The Defense Science and Technology Laboratory, United Kingdom

The Story:

How Open Innovation is Improving Satellite Intelligence Analysis If you want to tap into brilliant minds no matter where they are in the world engage with open innovation. Who knows where the solutions lie to the problems and challenges that vex you?

The UK's Defense Science and Technology Laboratory (Dstl) wanted a bunch of innovative solutions to help intelligence analysts evaluate information more quickly, accurately, and effectively. So, in March 2017 it turned to the crowd and launched a global competition with some specific goals in mind.

Satellite Imagery Contest

This agency for the Ministry of Defense (MOD) set up a $100,000 prize fund and challenged participants to develop algorithms or software to automatically detect and identify objects in satellite images. In recent years there has been an exponential growth in the volume of satellite imagery and it shows no sign of abating. The information the pictures provide is often valuable, but this relies on features being labeled by hand or through semi-automated processes. It is a laborious process.

So, the principle aim of the satellite imagery competition was to alleviate the burden on image analysts.

"The UK must innovate to stay ahead, while developing the ability to harness entrepreneurship quickly and affordably, wherever it emerges," said Minister for Defense Procurement Harriett Baldwin. "This kind of joint crowdsourcing project is precisely what the Ministry of Defense’s new Innovation Initiative aims to encourage: strengthening and streamlining collaboration with both new and established partners."

Participants were required to correctly identify and categorize up to 10 features and objects, such as cars and buildings in a number of different environments.

Massive Return on Investment

More than 5,000 solutions were submitted which contest organizers equated to over £2.5 million (approx. USD $3.2 million) of research. That represented a sevenfold return on the cost of running the competition. Entries were submitted online via the Kaggle platform, scored immediately and positioned on a leaderboard.

The winning algorithm was developed by Kyle Lee from Penang, Malaysia who won $50,000. The second and third place winners picked up $30,000 and $20,000 respectively.
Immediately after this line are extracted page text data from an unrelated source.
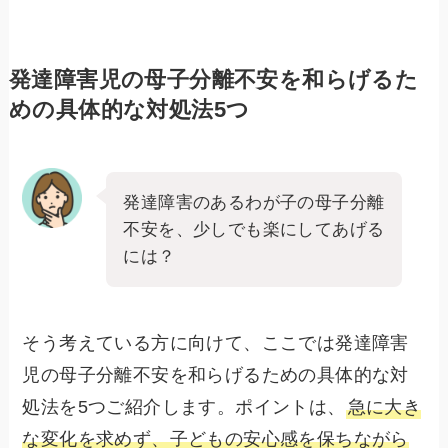
発達障害児の母子分離不安を和らげるた
めの具体的な対処法5つ
発達障害のあるわが子の母子分離
不安を、少しでも楽にしてあげる
には？
そう考えている方に向けて、ここでは発達障害
児の母子分離不安を和らげるための具体的な対
処法を5つご紹介します。ポイントは、
急に大き
な変化を求めず、子どもの安心感を保ちながら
Commenting on the success of the competition Dstl spokesperson Phil Gibson said: "The fantastic response shows that crowdsourcing solutions can be an invaluable tool in tackling complex challenges – helping us secure the nation’s defense, security and prosperity."

Utilizing Winning Algorithms

After the open innovation contest closed the Ministry of Defense agency put the algorithms and software to use in several projects where data needs to be accurately and rapidly analyzed.

The MOD is so committed to open innovation that it has created an Innovation Fund of around £800 million to find fresh and innovative ideas from across the defense sector and beyond over the next ten years.